» PROBLEM TO SOLVE: Leaving out all pictures, give again each line exactly, from the start of the listing through the line that contains "G04 Layer: BottomSolderMaskLayer*".

» RECORDS SUPPLIED:
>>>>>

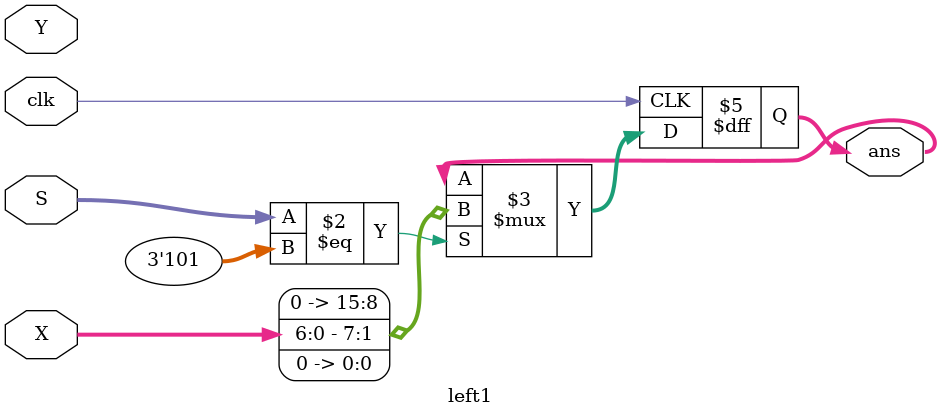
<source format=v>
module left1(
	input [7:0] X,
	input [7:0] Y,
	input [2:0] S,
	output reg[15:0] ans,
	input clk
);
always@(posedge clk)
	begin
		if(S==3'b101)
		begin
			ans<={8'b0000_0000,X[6:0],1'b0};
		end
	end
endmodule

</source>
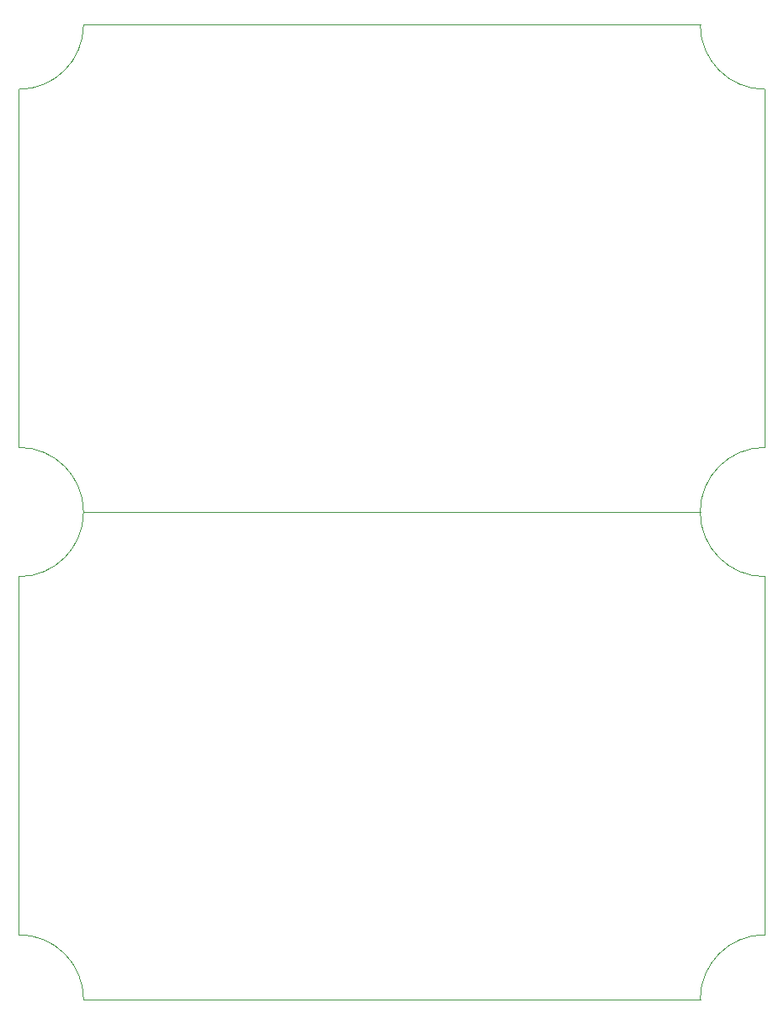
<source format=gbr>
G04 #@! TF.GenerationSoftware,KiCad,Pcbnew,5.1.5-52549c5~86~ubuntu18.04.1*
G04 #@! TF.CreationDate,2020-11-21T17:49:09-05:00*
G04 #@! TF.ProjectId,,58585858-5858-4585-9858-585858585858,rev?*
G04 #@! TF.SameCoordinates,Original*
G04 #@! TF.FileFunction,Profile,NP*
%FSLAX46Y46*%
G04 Gerber Fmt 4.6, Leading zero omitted, Abs format (unit mm)*
G04 Created by KiCad (PCBNEW 5.1.5-52549c5~86~ubuntu18.04.1) date 2020-11-21 17:49:09*
%MOMM*%
%LPD*%
G04 APERTURE LIST*
%ADD10C,0.050000*%
G04 APERTURE END LIST*
D10*
X102844800Y-125206000D02*
G75*
G02X109344800Y-131706000I0J-6500000D01*
G01*
X171344800Y-82706000D02*
G75*
G03X177844800Y-89206000I6500000J0D01*
G01*
X102844800Y-89206000D02*
X102844800Y-125206000D01*
X102844800Y-89206000D02*
G75*
G03X109344800Y-82706000I0J6500000D01*
G01*
X109344800Y-131706000D02*
X171344800Y-131706000D01*
X177844800Y-89206000D02*
X177844800Y-125206000D01*
X171344800Y-131706000D02*
G75*
G02X177844800Y-125206000I6500000J0D01*
G01*
X109344800Y-82706000D02*
X171344800Y-82706000D01*
X171344800Y-82706000D02*
G75*
G02X177844800Y-76206000I6500000J0D01*
G01*
X171344800Y-33706000D02*
G75*
G03X177844800Y-40206000I6500000J0D01*
G01*
X102844800Y-76206000D02*
G75*
G02X109344800Y-82706000I0J-6500000D01*
G01*
X102844800Y-40206000D02*
G75*
G03X109344800Y-33706000I0J6500000D01*
G01*
X177844800Y-40206000D02*
X177844800Y-76206000D01*
X102844800Y-40206000D02*
X102844800Y-76206000D01*
X109344800Y-82706000D02*
X171344800Y-82706000D01*
X109344800Y-33706000D02*
X171344800Y-33706000D01*
M02*

</source>
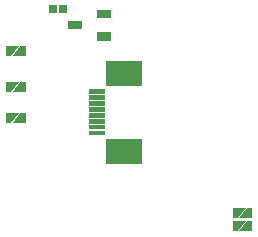
<source format=gbs>
G04 Layer: BottomSolderMaskLayer*
G04 EasyEDA v6.4.25, 2021-12-06T02:48:24+01:00*
G04 3d30912b60d9496eba34c91f18b07311,db93e8822c7348a7aec6f6efa12e507d,10*
G04 Gerber Generator version 0.2*
G04 Scale: 100 percent, Rotated: No, Reflected: No *
G04 Dimensions in millimeters *
G04 leading zeros omitted , absolute positions ,4 integer and 5 decimal *
%FSLAX45Y45*%
%MOMM*%

%ADD10C,0.0001*%

%LPD*%
G36*
X1060957Y-1153160D02*
G01*
X1060957Y-1113028D01*
X1195831Y-1113028D01*
X1195831Y-1153160D01*
G37*
G36*
X1060957Y-1203197D02*
G01*
X1060957Y-1163065D01*
X1195831Y-1163065D01*
X1195831Y-1203197D01*
G37*
G36*
X1060957Y-1252981D02*
G01*
X1060957Y-1213104D01*
X1195831Y-1213104D01*
X1195831Y-1252981D01*
G37*
G36*
X1060957Y-1303020D02*
G01*
X1060957Y-1263142D01*
X1195831Y-1263142D01*
X1195831Y-1303020D01*
G37*
G36*
X1060957Y-1353057D02*
G01*
X1060957Y-1313179D01*
X1195831Y-1313179D01*
X1195831Y-1353057D01*
G37*
G36*
X1060957Y-1403095D02*
G01*
X1060957Y-1363218D01*
X1195831Y-1363218D01*
X1195831Y-1403095D01*
G37*
G36*
X1060957Y-1453134D02*
G01*
X1060957Y-1413002D01*
X1195831Y-1413002D01*
X1195831Y-1453134D01*
G37*
G36*
X1060957Y-1503171D02*
G01*
X1060957Y-1463039D01*
X1195831Y-1463039D01*
X1195831Y-1503171D01*
G37*
G36*
X1205737Y-1084071D02*
G01*
X1205737Y-874013D01*
X1515871Y-874013D01*
X1515871Y-1084071D01*
G37*
G36*
X1205737Y-1742186D02*
G01*
X1205737Y-1532128D01*
X1515871Y-1532128D01*
X1515871Y-1742186D01*
G37*
G36*
X1131823Y-511555D02*
G01*
X1131823Y-441452D01*
X1248918Y-441452D01*
X1248918Y-511555D01*
G37*
G36*
X1131823Y-701547D02*
G01*
X1131823Y-631444D01*
X1248918Y-631444D01*
X1248918Y-701547D01*
G37*
G36*
X884681Y-606552D02*
G01*
X884681Y-536447D01*
X1001776Y-536447D01*
X1001776Y-606552D01*
G37*
G36*
X723392Y-463804D02*
G01*
X723392Y-399795D01*
X790194Y-399795D01*
X790194Y-463804D01*
G37*
G36*
X810005Y-463804D02*
G01*
X810005Y-399795D01*
X876807Y-399795D01*
X876807Y-463804D01*
G37*
G36*
X416305Y-830071D02*
G01*
X481837Y-744728D01*
X527050Y-744728D01*
X527050Y-830071D01*
G37*
G36*
X362457Y-830071D02*
G01*
X362457Y-744728D01*
X473455Y-744728D01*
X407670Y-830071D01*
G37*
G36*
X416305Y-1134871D02*
G01*
X481837Y-1049528D01*
X527050Y-1049528D01*
X527050Y-1134871D01*
G37*
G36*
X362457Y-1134871D02*
G01*
X362457Y-1049528D01*
X473455Y-1049528D01*
X407670Y-1134871D01*
G37*
G36*
X2334006Y-2315971D02*
G01*
X2399538Y-2230628D01*
X2444750Y-2230628D01*
X2444750Y-2315971D01*
G37*
G36*
X2280158Y-2315971D02*
G01*
X2280158Y-2230628D01*
X2391156Y-2230628D01*
X2325370Y-2315971D01*
G37*
G36*
X2334006Y-2201671D02*
G01*
X2399538Y-2116328D01*
X2444750Y-2116328D01*
X2444750Y-2201671D01*
G37*
G36*
X2280158Y-2201671D02*
G01*
X2280158Y-2116328D01*
X2391156Y-2116328D01*
X2325370Y-2201671D01*
G37*
G36*
X416305Y-1401571D02*
G01*
X481837Y-1316228D01*
X527050Y-1316228D01*
X527050Y-1401571D01*
G37*
G36*
X362457Y-1401571D02*
G01*
X362457Y-1316228D01*
X473455Y-1316228D01*
X407670Y-1401571D01*
G37*
M02*

</source>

<<<<<

» EXPECTED OUTPUT:
<source format=v>
module left1(
	input [7:0] X,
	input [7:0] Y,
	input [2:0] S,
	output reg[15:0] ans,
	input clk
);
always@(posedge clk)
	begin
		if(S==3'b101)
		begin
			ans<={8'b0000_0000,X[6:0],1'b0};
		end
	end
endmodule

</source>
<source format=gbr>
G04 #@! TF.GenerationSoftware,KiCad,Pcbnew,5.1.5-52549c5~86~ubuntu18.04.1*
G04 #@! TF.CreationDate,2020-11-21T17:49:09-05:00*
G04 #@! TF.ProjectId,,58585858-5858-4585-9858-585858585858,rev?*
G04 #@! TF.SameCoordinates,Original*
G04 #@! TF.FileFunction,Profile,NP*
%FSLAX46Y46*%
G04 Gerber Fmt 4.6, Leading zero omitted, Abs format (unit mm)*
G04 Created by KiCad (PCBNEW 5.1.5-52549c5~86~ubuntu18.04.1) date 2020-11-21 17:49:09*
%MOMM*%
%LPD*%
G04 APERTURE LIST*
%ADD10C,0.050000*%
G04 APERTURE END LIST*
D10*
X102844800Y-125206000D02*
G75*
G02X109344800Y-131706000I0J-6500000D01*
G01*
X171344800Y-82706000D02*
G75*
G03X177844800Y-89206000I6500000J0D01*
G01*
X102844800Y-89206000D02*
X102844800Y-125206000D01*
X102844800Y-89206000D02*
G75*
G03X109344800Y-82706000I0J6500000D01*
G01*
X109344800Y-131706000D02*
X171344800Y-131706000D01*
X177844800Y-89206000D02*
X177844800Y-125206000D01*
X171344800Y-131706000D02*
G75*
G02X177844800Y-125206000I6500000J0D01*
G01*
X109344800Y-82706000D02*
X171344800Y-82706000D01*
X171344800Y-82706000D02*
G75*
G02X177844800Y-76206000I6500000J0D01*
G01*
X171344800Y-33706000D02*
G75*
G03X177844800Y-40206000I6500000J0D01*
G01*
X102844800Y-76206000D02*
G75*
G02X109344800Y-82706000I0J-6500000D01*
G01*
X102844800Y-40206000D02*
G75*
G03X109344800Y-33706000I0J6500000D01*
G01*
X177844800Y-40206000D02*
X177844800Y-76206000D01*
X102844800Y-40206000D02*
X102844800Y-76206000D01*
X109344800Y-82706000D02*
X171344800Y-82706000D01*
X109344800Y-33706000D02*
X171344800Y-33706000D01*
M02*

</source>
<source format=gbs>
G04 Layer: BottomSolderMaskLayer*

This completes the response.